Eu conheço muito pouco, nem sei se conheço escritores de terror portugueses. [pausa] Conheço David Soares, por acaso. Já li A Conspiração dos Antepassados. Por vezes, não nos lembramos! E, de facto, o que acontece com um país pequeno, com um mercado pequeno, é que os nichos muitas vezes nem sequer aparecem, acabam por não surgir. São pequenos demais para que esse nicho tenha alguma relevância, o que acontece não só com o terror, mas [com] a ficção científica. Ainda que existam alguns autores portugueses de ficção científica. Mas são também muito poucos, e não há propriamente um grande investimento nesse estilo. Isso deve-se, creio, mais do que a outra coisa qualquer, ao tamanho do país, à escala que temos.

 

Vê-se a escrever um romance de terror num futuro próximo? 

Nunca pensei nisso, mas isso também só tem que ver com a ideia. Ou seja, se eu tiver uma ideia qualquer que se adeqúe a determinado estilo ou a determinada forma, uso essa ideia.


Aliás, a ideia é que usa depois a forma para se expressar da maneira mais eficaz, e portanto sou um pouco escravo do conceito.


Quando tenho determinada ideia, imagino que ela pode ser mais bem executada se for, por exemplo, ilustrada, ou se for uma história de ficção científica, ou se for uma história de outra coisa qualquer. Por isso, depende muito. Por exemplo, quando escrevi Vamos Comprar um Poeta, não estava a pensar em escrever na área das distopias, mas foi exatamente o que aconteceu. Precisamente porque isso servia a ideia que era o conceito de comprar um poeta, e portanto pode acontecer que escreva um livro de terror, se por acaso tiver uma ideia que se adeqúe ao estilo.

 

Não está de todo fora de questão?

Não, eu não tenho preconceitos com nenhum género ou subgénero literário, e por isso mesmo estou perfeitamente à vontade com isso. Só depende da ideia.

 

Por fim, gostaria de lhe pedir algumas palavras de incentivo, ou conselhos, para os futuros escritores que nos leem.

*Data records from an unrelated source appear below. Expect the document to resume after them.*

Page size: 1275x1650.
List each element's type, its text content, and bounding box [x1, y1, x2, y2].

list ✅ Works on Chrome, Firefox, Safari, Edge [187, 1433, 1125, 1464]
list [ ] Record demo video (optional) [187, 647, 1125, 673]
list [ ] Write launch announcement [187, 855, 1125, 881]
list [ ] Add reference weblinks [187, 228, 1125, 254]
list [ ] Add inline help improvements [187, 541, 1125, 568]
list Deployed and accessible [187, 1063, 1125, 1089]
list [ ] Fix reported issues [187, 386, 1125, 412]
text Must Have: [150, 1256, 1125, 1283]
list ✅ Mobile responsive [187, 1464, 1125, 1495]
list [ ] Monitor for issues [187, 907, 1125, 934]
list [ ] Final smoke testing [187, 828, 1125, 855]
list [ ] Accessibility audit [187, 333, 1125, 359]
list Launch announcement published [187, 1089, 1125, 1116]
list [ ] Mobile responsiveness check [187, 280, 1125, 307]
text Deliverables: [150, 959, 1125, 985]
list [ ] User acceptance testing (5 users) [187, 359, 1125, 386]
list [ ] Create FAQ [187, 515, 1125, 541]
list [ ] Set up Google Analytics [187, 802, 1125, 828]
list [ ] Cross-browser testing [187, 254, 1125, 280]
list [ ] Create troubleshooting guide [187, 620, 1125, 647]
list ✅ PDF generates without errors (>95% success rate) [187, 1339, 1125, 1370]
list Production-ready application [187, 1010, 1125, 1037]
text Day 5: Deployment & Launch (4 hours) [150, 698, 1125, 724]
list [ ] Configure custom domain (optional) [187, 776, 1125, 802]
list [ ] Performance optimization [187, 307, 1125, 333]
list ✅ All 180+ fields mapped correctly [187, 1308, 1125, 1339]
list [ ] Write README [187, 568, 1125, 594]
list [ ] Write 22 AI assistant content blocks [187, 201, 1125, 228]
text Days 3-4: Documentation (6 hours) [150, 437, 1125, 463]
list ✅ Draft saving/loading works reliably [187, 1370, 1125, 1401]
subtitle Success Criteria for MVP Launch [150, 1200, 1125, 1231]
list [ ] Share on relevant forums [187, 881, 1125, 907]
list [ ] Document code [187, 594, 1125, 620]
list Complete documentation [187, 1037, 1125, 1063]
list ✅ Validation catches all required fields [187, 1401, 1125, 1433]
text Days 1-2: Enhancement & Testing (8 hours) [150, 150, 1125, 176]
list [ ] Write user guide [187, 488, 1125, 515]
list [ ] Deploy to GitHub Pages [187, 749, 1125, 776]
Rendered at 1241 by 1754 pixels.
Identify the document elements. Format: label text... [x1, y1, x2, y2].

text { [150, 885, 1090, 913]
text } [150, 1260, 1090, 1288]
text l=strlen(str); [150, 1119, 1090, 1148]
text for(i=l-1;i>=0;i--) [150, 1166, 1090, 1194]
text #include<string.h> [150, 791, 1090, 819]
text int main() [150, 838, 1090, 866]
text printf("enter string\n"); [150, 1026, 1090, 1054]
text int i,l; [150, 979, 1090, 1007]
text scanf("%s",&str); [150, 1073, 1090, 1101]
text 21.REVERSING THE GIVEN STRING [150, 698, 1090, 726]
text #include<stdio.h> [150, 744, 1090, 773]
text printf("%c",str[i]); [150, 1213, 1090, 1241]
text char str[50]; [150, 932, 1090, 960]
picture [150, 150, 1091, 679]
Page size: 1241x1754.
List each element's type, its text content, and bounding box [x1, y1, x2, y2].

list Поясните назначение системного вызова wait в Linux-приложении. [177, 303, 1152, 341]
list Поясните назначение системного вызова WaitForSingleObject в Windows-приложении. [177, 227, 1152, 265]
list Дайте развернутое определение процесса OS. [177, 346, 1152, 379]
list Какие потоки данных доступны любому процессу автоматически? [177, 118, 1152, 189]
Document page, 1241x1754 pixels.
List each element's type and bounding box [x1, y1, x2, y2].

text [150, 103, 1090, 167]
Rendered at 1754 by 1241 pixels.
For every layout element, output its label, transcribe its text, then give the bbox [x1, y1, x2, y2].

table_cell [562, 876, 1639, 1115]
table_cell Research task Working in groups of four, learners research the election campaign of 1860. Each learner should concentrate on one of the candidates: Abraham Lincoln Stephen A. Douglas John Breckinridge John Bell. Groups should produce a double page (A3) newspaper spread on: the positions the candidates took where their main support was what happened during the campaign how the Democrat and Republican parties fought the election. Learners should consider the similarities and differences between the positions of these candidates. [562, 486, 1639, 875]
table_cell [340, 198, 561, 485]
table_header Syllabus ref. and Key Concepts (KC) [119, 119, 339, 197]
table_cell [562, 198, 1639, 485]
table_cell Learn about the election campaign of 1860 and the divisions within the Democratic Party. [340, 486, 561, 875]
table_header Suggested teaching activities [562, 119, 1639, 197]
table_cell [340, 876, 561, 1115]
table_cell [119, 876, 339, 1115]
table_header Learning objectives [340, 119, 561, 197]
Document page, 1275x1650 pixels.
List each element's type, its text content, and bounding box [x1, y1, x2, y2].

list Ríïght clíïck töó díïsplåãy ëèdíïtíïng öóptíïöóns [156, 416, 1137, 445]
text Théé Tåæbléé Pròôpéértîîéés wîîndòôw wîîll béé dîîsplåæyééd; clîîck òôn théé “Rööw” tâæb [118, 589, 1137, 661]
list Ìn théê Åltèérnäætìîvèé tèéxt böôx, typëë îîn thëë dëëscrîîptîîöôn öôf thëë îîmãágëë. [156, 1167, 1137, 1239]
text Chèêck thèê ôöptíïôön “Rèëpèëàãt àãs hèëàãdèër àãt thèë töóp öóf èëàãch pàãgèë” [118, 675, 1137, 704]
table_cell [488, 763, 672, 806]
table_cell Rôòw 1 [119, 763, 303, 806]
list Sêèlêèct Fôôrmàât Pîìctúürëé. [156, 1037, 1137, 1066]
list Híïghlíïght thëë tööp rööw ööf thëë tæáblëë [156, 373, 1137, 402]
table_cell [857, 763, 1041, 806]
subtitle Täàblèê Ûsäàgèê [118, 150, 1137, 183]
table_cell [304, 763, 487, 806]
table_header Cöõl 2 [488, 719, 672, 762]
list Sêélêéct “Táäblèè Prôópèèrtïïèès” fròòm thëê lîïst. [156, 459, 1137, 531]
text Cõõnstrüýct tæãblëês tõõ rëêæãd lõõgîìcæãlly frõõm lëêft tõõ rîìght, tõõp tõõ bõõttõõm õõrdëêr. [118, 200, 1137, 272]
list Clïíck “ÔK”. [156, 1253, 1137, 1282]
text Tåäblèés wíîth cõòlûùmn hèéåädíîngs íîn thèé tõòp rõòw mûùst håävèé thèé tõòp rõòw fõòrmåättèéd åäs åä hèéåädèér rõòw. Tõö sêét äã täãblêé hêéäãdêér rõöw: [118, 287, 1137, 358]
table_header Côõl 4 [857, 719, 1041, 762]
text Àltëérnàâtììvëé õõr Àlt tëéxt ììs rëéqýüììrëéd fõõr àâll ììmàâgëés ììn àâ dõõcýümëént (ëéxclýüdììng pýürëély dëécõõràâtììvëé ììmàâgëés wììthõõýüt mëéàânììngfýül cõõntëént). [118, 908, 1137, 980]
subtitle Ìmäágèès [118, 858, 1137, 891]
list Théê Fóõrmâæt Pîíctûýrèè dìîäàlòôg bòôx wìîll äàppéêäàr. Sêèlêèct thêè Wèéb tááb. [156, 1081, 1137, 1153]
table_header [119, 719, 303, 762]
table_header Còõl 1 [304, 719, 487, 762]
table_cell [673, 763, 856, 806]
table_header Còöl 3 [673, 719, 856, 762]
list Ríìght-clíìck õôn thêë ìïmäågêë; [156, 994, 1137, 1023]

Acho que, neste caso, é preciso alguma mestria para dominar as emoções e fazer o leitor senti-las, porque é essencial para a história — ou para a leitura, se quisermos. E acho também, e é um conselho genérico que tem que ver com a escrita, que o principal fator para construir um escritor — excluindo algumas exceções que são casos normalmente extraordinários, ou acasos, ou há sorte envolvida — é a leitura. É preciso ler. Neste caso específico, para quem queira ingressar no mundo do terror, então é ler livros de terror. Comprá-los, lê-los. Se não existem traduções, tentar lê-los noutras línguas que sejam acessíveis, mas basicamente é isso. É a despensa do escritor, é aí que nós guardamos os nossos ingredientes, para depois poder cozinhar alguma coisa. É talvez a prática fundamental. Aliás, digo muitas vezes, quando me perguntam o que faço durante o dia, que leio.


A minha principal atividade, é ser leitor. Depois, a escrita é uma consequência da leitura.


Depois de ler, ou enquanto estou a ler, combino esses elementos que surgem da leitura, recombino-os de uma maneira, em princípio, nova e original. Se o conseguir fazer, a partir daí nasce a escrita.